Due anni fa il “paziente 1”: “Pensavamo a pochi casi, fu una tempesta”

20 Febbraio 2022 00:01

Sono trascorsi 24 mesi dal 20 febbraio 2020, vigilia del paziente uno di Codogno e della pandemia, costata finora 1.719 vite. Fino al giorno 20 febbraio 2020 i protocolli di presa in carico di pazienti Covid positivi – documenti esistenti – erano stati tagliati sulle sagome di carta. Esercizi virtuali, più che altro.

“Ci saremmo aspettati – confessa il dottor Andrea Magnacavallo, primario della Medicina d’urgenza e da qualche giorno direttore sanitario dell’Ausl di Piacenza – che, nel caso il virus si fosse diffuso anche in Italia, avremmo visto uno, due, o pochi pazienti. E che questi stessi pazienti avrebbero avuto scritto in fronte “arrivo dalla Cina”, con sintomi di un certo tipo. A quello noi ci eravamo preparati”.

E invece, già prima del paziente 1 di Codogno, la cui positività venne accertata il 21 febbraio, già a fine gennaio, “o forse anche prima, sempre gennaio”, il Coronavirus circolava sottotraccia. Il 20 febbraio, in Pronto soccorso a Piacenza, fu l’ultimo giorno di frenetica normalità. Incidenti d’auto, traumi, infarti, gestanti prossime al parto. Il giorno seguente, quando si diffuse la notizia del paziente di Codogno, il Pronto soccorso di Piacenza visse 48 ore surreali.

“Forse la paura vinse in quelle ore – ricorda Magnacavallo – e non ricevemmo quasi pazienti. Fu la quiete prima della tempesta, che sarebbe esplosa e proseguita fino a marzo e oltre. Arrivammo ad avere 160 pazienti sulle barelle, ricorremmo anche alle barelle militari”.

□ □ □ □ □ □ □

= Compito =
Copia senza modifiche il passo dell'articolo sul paziente 1 di Codogno che va da "E invece, già" fino a "48 ore surreali.", estremi inclusi.

[Voci di dati salvate]
□ □ □ □ □ □ □

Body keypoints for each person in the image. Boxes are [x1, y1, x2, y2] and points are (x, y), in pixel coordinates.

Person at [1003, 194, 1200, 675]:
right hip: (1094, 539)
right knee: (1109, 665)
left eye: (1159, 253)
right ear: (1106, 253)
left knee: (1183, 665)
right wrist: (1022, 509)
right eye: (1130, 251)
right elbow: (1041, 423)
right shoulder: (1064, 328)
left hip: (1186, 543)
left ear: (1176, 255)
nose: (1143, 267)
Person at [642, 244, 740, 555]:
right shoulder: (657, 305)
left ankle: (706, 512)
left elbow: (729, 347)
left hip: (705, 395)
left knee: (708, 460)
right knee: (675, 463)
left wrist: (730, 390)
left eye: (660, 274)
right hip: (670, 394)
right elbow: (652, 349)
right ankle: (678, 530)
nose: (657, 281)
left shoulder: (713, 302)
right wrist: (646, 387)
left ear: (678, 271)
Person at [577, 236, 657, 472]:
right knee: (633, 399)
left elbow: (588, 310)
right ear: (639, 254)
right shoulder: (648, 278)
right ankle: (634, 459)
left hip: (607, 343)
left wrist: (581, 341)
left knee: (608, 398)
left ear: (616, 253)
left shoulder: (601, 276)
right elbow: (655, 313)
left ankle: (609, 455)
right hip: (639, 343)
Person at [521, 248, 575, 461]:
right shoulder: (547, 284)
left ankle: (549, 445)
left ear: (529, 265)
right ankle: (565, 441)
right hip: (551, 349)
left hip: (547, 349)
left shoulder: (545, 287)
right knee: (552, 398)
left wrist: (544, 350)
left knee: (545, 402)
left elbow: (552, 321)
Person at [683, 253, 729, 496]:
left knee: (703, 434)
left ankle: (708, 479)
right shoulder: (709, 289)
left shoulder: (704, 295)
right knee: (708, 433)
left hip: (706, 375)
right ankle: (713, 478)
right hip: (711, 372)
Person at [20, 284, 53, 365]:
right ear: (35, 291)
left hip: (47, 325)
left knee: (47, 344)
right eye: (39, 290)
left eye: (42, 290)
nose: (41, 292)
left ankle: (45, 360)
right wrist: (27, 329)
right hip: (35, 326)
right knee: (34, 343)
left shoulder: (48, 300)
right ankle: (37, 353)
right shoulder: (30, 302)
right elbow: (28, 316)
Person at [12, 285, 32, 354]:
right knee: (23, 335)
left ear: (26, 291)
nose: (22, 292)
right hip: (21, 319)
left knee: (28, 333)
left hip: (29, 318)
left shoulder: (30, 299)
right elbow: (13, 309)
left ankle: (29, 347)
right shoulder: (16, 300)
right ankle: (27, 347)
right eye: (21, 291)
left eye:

□ □ □ □ □ □ □

= Risposta =
E invece, già prima del paziente 1 di Codogno, la cui positività venne accertata il 21 febbraio, già a fine gennaio, “o forse anche prima, sempre gennaio”, il Coronavirus circolava sottotraccia. Il 20 febbraio, in Pronto soccorso a Piacenza, fu l’ultimo giorno di frenetica normalità. Incidenti d’auto, traumi, infarti, gestanti prossime al parto. Il giorno seguente, quando si diffuse la notizia del paziente di Codogno, il Pronto soccorso di Piacenza visse 48 ore surreali.